Second, the defendant-physician now has the burden to produce some evidence that he or she was prescribing in good faith (“the burden of production”) to trigger the government’s burden of proving criminal intent beyond a reasonable doubt (the “burden of persuasion”). It’s not immediately clear how much is enough.
The defendant-physician could testify, which is not a game-changer. Physicians have often opted to take the stand in diversion cases because they can best explain the “why” from their unique clinical perspective. Otherwise, expert testimony to the objective reasonableness of the physician’s prescribing decisions may (and I’d argue, should) trigger the government’s burden. Again, the defense strategy remains unchanged—the same defense expert would be put up anyway to speak to objective reasonableness.
Third, diversion cases mixed with healthcare fraud, kickbacks or other seedy conduct may foreclose a good-faith defense, placing the defendant right back to pre-Ruan. However, in some cases, it may not. This is a new wrinkle, for sure. For instance, receiving a kickback for an otherwise clinically appropriate prescription, without more, is not diversion. The client may be greedy on the one hand, but an excellent physician on the other.
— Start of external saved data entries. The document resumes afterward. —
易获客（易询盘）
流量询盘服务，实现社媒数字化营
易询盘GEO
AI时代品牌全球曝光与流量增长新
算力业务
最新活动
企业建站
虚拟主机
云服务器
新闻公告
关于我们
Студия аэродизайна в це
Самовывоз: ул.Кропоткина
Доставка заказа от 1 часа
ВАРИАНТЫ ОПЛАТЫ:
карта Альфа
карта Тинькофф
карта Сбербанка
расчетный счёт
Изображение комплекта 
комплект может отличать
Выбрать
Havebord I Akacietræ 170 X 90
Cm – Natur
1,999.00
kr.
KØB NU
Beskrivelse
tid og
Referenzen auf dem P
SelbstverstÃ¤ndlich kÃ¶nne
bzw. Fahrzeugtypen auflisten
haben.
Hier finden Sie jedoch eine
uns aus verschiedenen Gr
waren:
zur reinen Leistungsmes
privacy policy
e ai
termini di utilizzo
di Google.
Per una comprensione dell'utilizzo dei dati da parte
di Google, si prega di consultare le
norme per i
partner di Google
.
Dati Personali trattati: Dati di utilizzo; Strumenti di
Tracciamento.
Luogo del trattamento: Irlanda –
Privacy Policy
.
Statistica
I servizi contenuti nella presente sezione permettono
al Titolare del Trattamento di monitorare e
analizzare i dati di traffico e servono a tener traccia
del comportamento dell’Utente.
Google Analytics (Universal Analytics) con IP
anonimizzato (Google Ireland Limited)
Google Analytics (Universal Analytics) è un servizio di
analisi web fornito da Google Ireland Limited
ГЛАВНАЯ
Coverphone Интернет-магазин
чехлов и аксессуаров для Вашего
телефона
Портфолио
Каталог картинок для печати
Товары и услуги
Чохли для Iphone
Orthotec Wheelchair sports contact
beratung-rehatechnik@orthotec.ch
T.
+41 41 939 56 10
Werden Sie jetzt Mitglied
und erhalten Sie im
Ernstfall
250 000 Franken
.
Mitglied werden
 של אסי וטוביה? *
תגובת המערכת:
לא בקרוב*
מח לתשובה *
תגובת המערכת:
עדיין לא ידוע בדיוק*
If the defense manages to cleanly divorce the medicine from the money, the good-faith defense could still be in play.
Finally, the last and perhaps most notable consequence of Ruan is that it very likely expanded the government’s Brady obligation because evidence of a physician’s subjective intent is now a potential affirmative defense.
Prescribing decisions are complex, and the “why” is often informed by a litany of sources of evidence, say, in his or her emails (“this is a difficult case, but I believe the benefits outweigh the risks”), treatment notes (“in my judgment, the best course is to slowly wean this patient off opioids or otherwise risk …”), discussions with colleagues (“I spoke with [respected physician] and he agrees …”) or lectures and publications (e.g., if your client lectured on the clinical benefits of the course of treatment for which he or she was charged, that’s proof he or she believed in it).
In other words, any evidence that shows this specific physician, for better or worse, reasonably and sincerely believed his or her prescriptions were legitimate and medically necessary is now, in my view, potentially exculpatory.
Ryan O’Neill is a partner in the White-Collar Criminal Defense and Investigations Practice at Riker Danzig in Morristown, and a former assistant U.S. Attorney in the District of New Jersey. Dominique Marino, a 2022 summer associate at the firm, contributed to this article.